Copy out the lines from the one containing "class: Amphibia" through the one containing "genus: Libellula", including both of those lines.

-------- Input data

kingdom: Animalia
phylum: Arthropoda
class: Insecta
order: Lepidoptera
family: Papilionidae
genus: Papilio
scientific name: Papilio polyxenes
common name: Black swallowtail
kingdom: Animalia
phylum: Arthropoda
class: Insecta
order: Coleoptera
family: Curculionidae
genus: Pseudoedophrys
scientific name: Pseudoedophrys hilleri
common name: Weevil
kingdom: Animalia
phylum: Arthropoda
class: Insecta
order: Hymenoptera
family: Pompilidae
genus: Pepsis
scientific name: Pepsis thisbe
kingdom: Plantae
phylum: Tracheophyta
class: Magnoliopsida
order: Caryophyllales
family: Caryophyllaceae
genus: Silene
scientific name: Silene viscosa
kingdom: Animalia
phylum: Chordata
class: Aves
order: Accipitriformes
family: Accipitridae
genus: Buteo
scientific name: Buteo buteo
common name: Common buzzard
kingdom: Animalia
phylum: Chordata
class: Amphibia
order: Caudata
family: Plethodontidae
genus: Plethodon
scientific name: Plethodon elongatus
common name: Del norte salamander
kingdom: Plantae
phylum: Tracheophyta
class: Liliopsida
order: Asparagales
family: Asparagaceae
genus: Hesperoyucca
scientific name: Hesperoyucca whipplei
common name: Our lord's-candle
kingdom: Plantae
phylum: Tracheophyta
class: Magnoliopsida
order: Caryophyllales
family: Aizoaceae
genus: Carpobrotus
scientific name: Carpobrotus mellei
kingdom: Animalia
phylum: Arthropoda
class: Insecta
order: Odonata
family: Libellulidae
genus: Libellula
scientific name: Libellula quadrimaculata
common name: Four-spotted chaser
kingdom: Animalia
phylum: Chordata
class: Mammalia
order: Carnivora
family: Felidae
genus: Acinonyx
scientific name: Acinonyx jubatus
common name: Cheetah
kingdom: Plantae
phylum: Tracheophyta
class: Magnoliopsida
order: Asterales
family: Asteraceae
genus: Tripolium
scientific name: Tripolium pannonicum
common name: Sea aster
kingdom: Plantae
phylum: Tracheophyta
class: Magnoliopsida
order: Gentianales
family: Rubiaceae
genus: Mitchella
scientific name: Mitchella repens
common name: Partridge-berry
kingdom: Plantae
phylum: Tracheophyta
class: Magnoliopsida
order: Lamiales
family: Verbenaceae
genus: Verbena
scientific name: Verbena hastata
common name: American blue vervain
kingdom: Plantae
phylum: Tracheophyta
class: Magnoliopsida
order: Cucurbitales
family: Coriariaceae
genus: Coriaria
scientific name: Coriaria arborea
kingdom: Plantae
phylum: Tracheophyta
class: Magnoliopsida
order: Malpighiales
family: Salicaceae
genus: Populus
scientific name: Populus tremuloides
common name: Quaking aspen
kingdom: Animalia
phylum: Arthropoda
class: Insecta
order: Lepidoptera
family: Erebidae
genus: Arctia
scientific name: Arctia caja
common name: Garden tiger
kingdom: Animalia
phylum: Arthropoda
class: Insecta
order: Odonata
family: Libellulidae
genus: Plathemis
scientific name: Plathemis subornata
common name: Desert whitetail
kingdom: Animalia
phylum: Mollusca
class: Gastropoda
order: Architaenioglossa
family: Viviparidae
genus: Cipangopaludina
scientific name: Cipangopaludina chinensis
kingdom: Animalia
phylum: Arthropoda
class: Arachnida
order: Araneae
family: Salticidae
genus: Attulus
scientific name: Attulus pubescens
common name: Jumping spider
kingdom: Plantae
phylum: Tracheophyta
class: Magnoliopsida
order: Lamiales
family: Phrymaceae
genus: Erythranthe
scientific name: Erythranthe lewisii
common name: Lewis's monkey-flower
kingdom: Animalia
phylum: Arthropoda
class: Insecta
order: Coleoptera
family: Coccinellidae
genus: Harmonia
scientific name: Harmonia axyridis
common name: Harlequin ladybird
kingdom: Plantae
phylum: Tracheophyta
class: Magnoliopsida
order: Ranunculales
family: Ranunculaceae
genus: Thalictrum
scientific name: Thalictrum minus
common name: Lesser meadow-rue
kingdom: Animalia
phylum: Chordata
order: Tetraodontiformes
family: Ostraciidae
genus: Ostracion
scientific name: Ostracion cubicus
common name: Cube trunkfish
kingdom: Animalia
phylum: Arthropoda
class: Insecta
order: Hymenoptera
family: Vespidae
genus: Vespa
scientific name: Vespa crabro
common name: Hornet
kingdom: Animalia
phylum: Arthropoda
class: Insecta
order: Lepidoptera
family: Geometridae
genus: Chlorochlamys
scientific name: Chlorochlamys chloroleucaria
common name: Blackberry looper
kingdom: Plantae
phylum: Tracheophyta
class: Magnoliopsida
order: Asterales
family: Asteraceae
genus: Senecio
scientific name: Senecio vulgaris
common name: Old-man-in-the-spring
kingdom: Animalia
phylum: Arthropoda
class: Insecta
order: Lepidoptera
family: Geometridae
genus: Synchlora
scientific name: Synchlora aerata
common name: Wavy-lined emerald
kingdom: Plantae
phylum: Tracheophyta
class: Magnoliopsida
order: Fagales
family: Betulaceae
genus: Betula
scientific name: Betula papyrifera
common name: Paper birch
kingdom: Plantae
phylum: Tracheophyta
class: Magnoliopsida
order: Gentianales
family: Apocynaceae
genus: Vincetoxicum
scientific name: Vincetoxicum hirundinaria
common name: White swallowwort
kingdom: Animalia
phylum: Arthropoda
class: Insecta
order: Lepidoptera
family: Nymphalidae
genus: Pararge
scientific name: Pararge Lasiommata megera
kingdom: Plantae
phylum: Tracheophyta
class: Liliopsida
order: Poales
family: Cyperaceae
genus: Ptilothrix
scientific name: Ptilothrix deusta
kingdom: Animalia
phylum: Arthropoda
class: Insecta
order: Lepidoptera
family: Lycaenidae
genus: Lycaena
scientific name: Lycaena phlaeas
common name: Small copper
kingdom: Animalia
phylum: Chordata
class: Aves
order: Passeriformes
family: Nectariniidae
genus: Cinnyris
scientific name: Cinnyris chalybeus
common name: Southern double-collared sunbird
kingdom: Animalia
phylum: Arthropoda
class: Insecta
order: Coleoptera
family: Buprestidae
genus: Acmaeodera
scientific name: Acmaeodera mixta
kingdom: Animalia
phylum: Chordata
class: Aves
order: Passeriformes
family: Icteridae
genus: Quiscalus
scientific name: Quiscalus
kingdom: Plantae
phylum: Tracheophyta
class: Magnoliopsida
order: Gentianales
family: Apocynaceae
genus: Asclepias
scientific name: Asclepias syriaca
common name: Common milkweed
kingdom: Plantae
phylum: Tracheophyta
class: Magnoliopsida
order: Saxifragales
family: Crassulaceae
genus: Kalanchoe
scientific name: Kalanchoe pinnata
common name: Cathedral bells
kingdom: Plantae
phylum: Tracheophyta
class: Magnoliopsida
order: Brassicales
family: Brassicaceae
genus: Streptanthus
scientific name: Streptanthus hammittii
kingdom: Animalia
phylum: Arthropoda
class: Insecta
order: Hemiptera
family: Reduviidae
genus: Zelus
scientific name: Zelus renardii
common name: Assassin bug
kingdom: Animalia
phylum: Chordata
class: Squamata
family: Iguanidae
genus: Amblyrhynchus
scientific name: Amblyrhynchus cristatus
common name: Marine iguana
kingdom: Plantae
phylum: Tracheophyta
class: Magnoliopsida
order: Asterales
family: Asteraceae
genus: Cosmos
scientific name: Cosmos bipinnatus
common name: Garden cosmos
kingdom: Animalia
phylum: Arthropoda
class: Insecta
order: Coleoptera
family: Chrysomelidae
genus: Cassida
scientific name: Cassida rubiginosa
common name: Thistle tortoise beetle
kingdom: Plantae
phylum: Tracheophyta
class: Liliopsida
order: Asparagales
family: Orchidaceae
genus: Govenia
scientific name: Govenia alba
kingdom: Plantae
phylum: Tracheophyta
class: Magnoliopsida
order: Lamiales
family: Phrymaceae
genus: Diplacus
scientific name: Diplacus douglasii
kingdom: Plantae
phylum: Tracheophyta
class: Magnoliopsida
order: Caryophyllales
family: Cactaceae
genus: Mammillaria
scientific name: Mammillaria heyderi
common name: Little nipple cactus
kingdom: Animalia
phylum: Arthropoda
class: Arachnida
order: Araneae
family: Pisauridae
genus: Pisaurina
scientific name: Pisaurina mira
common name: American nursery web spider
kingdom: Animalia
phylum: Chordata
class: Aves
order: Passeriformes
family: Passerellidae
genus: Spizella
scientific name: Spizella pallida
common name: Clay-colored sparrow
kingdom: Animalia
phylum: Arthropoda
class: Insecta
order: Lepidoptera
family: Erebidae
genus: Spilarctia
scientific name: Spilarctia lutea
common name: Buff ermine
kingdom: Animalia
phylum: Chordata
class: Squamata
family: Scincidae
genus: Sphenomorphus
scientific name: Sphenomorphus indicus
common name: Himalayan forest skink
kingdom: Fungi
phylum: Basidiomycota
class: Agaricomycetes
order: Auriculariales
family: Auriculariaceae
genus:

----------------

**Solution**:
class: Amphibia
order: Caudata
family: Plethodontidae
genus: Plethodon
scientific name: Plethodon elongatus
common name: Del norte salamander
kingdom: Plantae
phylum: Tracheophyta
class: Liliopsida
order: Asparagales
family: Asparagaceae
genus: Hesperoyucca
scientific name: Hesperoyucca whipplei
common name: Our lord's-candle
kingdom: Plantae
phylum: Tracheophyta
class: Magnoliopsida
order: Caryophyllales
family: Aizoaceae
genus: Carpobrotus
scientific name: Carpobrotus mellei
kingdom: Animalia
phylum: Arthropoda
class: Insecta
order: Odonata
family: Libellulidae
genus: Libellula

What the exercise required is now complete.